**Page extract:**
>>

On 23/07/2013 9:25 a.m., Fernando Gros Gonzalez wrote:
> Hello,
>
> We have a server (for an online game) an we are receiving Ddos
> attacks. We don't know anything about Squid, but we would like that
> someone explains us how to configure the Windows version of squid to
> fight DDos attacks.
>
> Thanks,
>
> Fernando
Hi Fernando,
I assume that your game is using HTTP? if it is not then Squid cannot
help.
If you need more immediate assistance you can also contact the freenode
IRC channel #squid (and #squiddev) and see if anyone is around for a
quick assist.
NP: The current official Windows version of Squid (2.7) cannot handle
more than 2048 concurrent connections, which *very* badly limit its
assistance with DDoS situations. You had better look at a Linux or BSD
box instead which can handle almost 64K concurrent connections.
There is no single DDoS control. The whole of Squid is designed to soak
up as much traffic as possible before it reaches the main server and/or
reject traffic quickly with as minimal processing as possible.
To start with the basic reverse-proxy configuration is very easy to
setup, and you can scale it out as much as you like to cope with traffic
to the users. This will soak up any cacheable content and hopefully
lower the traffic reaching the main server (50%-95% usually depending on
your site design, being a game I imagine you have a lot of dynamic
traffic so you may be on the lower end of that scale).
http://wiki.squid-cache.org/ConfigExamples/Reverse/BasicAccelerator
Squid also works as a bit of a firewall. For DDoS situation you will
probably not want the simple "http_access allow" the example config
uses. You can use ACLs to match almost any part of the HTTP request or
combination of details in one. If you can share the specific details of
what the DDoS requests look like it would help us craft some ACLs for you.

<<

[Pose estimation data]
>>

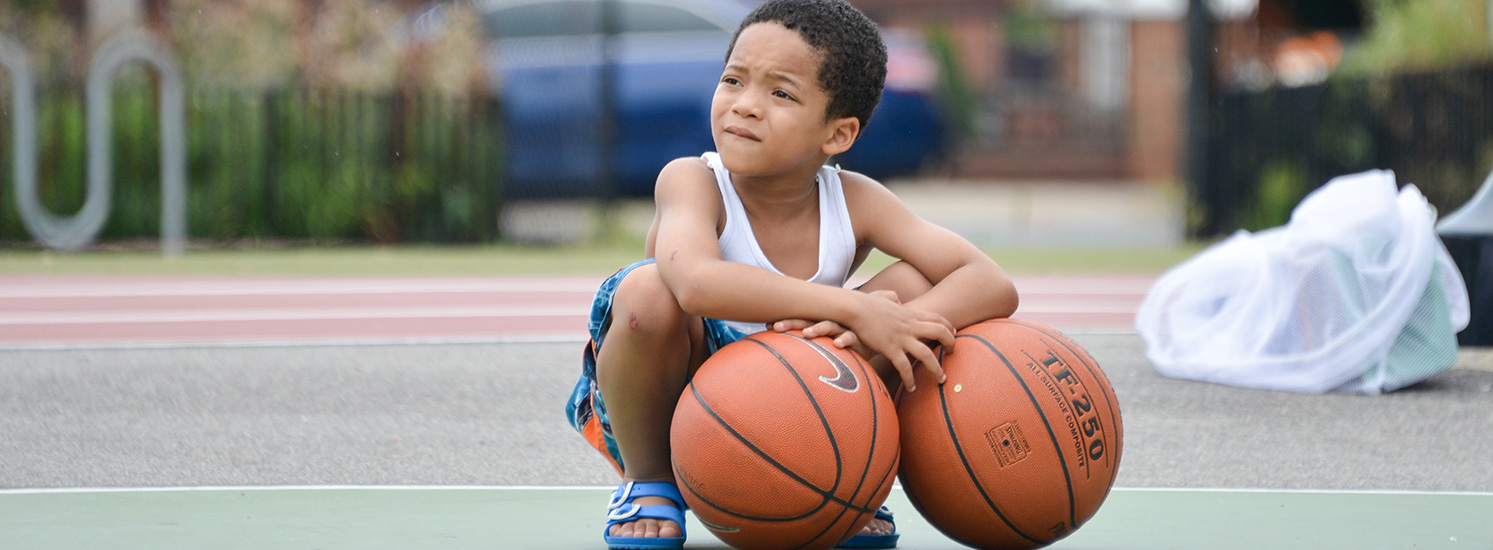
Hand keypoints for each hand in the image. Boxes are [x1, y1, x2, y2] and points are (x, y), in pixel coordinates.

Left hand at [772, 290, 901, 357]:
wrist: (885, 331)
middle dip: (791, 323)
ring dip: (816, 329)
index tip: (765, 325)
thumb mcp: (837, 336)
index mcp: (825, 322)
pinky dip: (845, 340)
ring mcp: (847, 329)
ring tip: (806, 334)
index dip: (785, 320)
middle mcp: (833, 323)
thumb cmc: (856, 337)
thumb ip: (821, 340)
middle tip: (774, 327)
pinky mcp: (862, 338)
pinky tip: (838, 344)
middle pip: (808, 321)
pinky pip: (852, 339)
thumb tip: (803, 348)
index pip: (801, 319)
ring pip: (829, 327)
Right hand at [845, 293, 954, 392]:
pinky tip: (911, 388)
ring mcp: (901, 337)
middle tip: (951, 355)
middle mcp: (909, 325)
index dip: (948, 326)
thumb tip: (897, 298)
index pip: (936, 318)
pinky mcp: (890, 348)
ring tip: (941, 380)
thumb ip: (892, 296)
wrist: (854, 308)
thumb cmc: (865, 303)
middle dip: (951, 344)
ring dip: (937, 368)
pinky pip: (904, 367)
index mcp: (909, 314)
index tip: (954, 334)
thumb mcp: (883, 296)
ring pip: (927, 354)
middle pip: (940, 332)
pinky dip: (909, 379)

<<

**Task requirements:**
- A) From the email about Squid and DDoS attacks, print the passage that begins at the words "If you need" and ends after the words "quick assist.".
- B) In the email about Squid and DDoS attacks, what is the maximum number of concurrent connections that the current official Windows version of Squid can handle?

**Solutions to the problems:**
- A)
If you need more immediate assistance you can also contact the freenode
IRC channel #squid (and #squiddev) and see if anyone is around for a
quick assist.

- B) No more than 2048.